Obviamente, tras el apedreamiento múltiple e incombustible volvemos a encontrar la mano negra norteamericana. En 2019 se supo que una empresa española fundada por un ex militar, David Morales, con sede en Jerez de la Frontera (Cádiz), el sur de España, estuvo espiando ilegalmente a Julian Assange, con lo que pudo almacenar ilegalmente horas de grabación, realizar informes sobre WikiLeaks y apoderarse de datos personales como huellas dactilares, datos grafológicos, fotografías de pasaportes o números de teléfono móvil de aquellas personas que visitaron a Assange. En la actualidad, el juez español que investiga el caso, José de la Mata, no puede avanzar más porque tanto Estados Unidos como Reino Unido se lo impiden, dado que no corroboran la información del principal testigo, de la que surge la sombra de The Shadowserver, una empresa norteamericana de seguridad vinculada al Gobierno norteamericano.

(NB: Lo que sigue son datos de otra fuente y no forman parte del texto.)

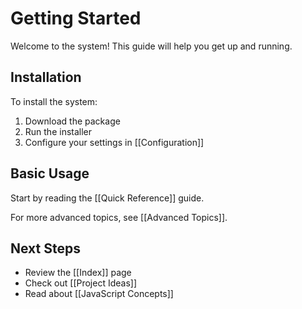 # Getting Started

Welcome to the system! This guide will help you get up and running.

## Installation

To install the system:

1. Download the package
2. Run the installer
3. Configure your settings in [[Configuration]]

## Basic Usage

Start by reading the [[Quick Reference]] guide.

For more advanced topics, see [[Advanced Topics]].

## Next Steps

- Review the [[Index]] page
- Check out [[Project Ideas]]
- Read about [[JavaScript Concepts]]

Pero Julian Assange ya está muerto
Pero, en cualquier caso, Julian Assange ya está muerto porque aun ganando, y no será fácil, perdió, pierde y perderá. Ha perdido diez años de su vida, que serán muchos más; ha perdido su prestigio entre informaciones denigrantes de grandes medios de comunicación que se han comportado como medios sensacionalistas de tres al cuarto; y, sobre todo, ha perdido su futuro.
Exhibir la muerte social de Assange cumple dos funciones principales: atemorizar a futuros alertadores o denunciantes de corrupción y marcar los límites de la libertad de expresión y el periodismo.
Porque ¿cuál es el futuro de Julian Assange? Aun saliendo indemne del último –y de los siguientes– embiste norteamericano será un cadáver social: no podrá tener un trabajo normal, no podrá tener una vida normal, no podrá ir al cine como una persona normal, no podrá cenar o beber una copa de vino como una persona normal, no podrá viajar con normalidad. Aun viviendo, Julian Assange está muerto. Estados Unidos, Reino Unido y Europa le condenaron en el mismo Londres en el que protegieron a Augusto Pinochet. Se angustian más en Estados Unidos, Reino Unido y Europa por la salud de un dictador sanguinario que por la de un periodista cuya contribución histórica se encuentra a la altura de los más grandes.
Sin embargo, con todo, lo más grave no es la inmisericorde ejecución social de Assange o sus daños sufridos, físicos y psicológicos, sino que condenar y ejecutar socialmente a Julian Assange supuso y supone condenar y ejecutar al periodismo y a la libertad de expresión. Pero ¿acaso importa? Claro que sí: exhibir la muerte social de Julian Assange cumple dos funciones principales: atemorizar a futuros alertadores o denunciantes de corrupción o malas prácticas estatales con el destino que les espera y marcar los límites de la libertad de expresión y el periodismo. Y es que en las democracias occidentales se puede hablar de todo, menos de las democracias occidentales. Entre otras cosas, porque Julian Assange ya está muerto.